Early fuel figures confirm the Super Triple is running at 1.18 km/litre. High utilisation might be a trademark of the fleet, but just as importantly for ECC is the presentation and maintenance of the trucks.

They are generally washed after every shift. Perhaps this is personified no better than the impeccable Kenworth K200 in the accompanying photos, which, at a guess, looks to be 12 months old with a few hundred thousand kilometres on the clock.

B-double powered by a Cummins X15.

It is, in fact, a 2016 model with over one million kilometres under the X15 rocker cover.

ECC runs a stringent maintenance regime which underpins the company’s fleet reliability and safety commitments.

“We have very few breakdowns – perhaps one a month, if that,” confirms ECC maintenance manager Chris Chalmers. “We’re proud of that considering the size of the fleet.”

In addition to its current facilities across Queensland and the Northern Territory, ECC under the banner of Monaro Fuel Haulage, which it acquired in 2016, also has a major presence down the eastern seaboard with depots in Sydney, Melbourne and Adelaide.

At the time of the acquisition, the Monaro fleet totalled six trucks; today close to 40 trucks operate in the Monaro blue livery.

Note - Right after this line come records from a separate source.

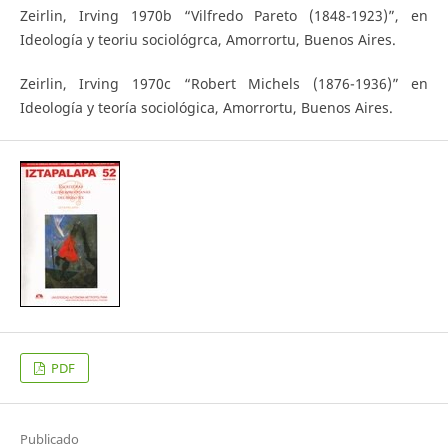
Zeirlin, Irving 1970b “Vilfredo Pareto (1848-1923)”, en
Ideología y teoriu sociológrca, Amorrortu, Buenos Aires.
Zeirlin, Irving 1970c “Robert Michels (1876-1936)” en
Ideología y teoría sociológica, Amorrortu, Buenos Aires.
PDF
Publicado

“Our B-double prime movers are brought in for checks every 12,500 km which is generally a week to ten days while our engine oil change intervals are 50,000 km for the B-doubles and 25,000 km for the roadtrains,” Chris points out. “We look at fuel burn every service to check engine load factors and that our servicing intervals are where they should be.”

Accurate forecasting, according to Chris, is the key to the ECC maintenance system.

“Each week we get an automated report detailing which trucks are due in for servicing,” he says. “We have five workshops and 30 mechanics including nine apprentices.”

In 2020 ECC relocated to larger premises in Lytton that allowed it to incorporate its Lytton Bulk Fuel team, Oil Logistics team, Head Office team and Brisbane General Freight team.

With the busiest depots facilitating upwards of 70 B-double fuel loads a day, on an average of 51,000 litres per load, the company, as a vital cog across industries instrumental to the economy, must be a dependable force like its partners in Cummins and Kenworth.

The Kenworth K200 has surpassed 1 million kilometres.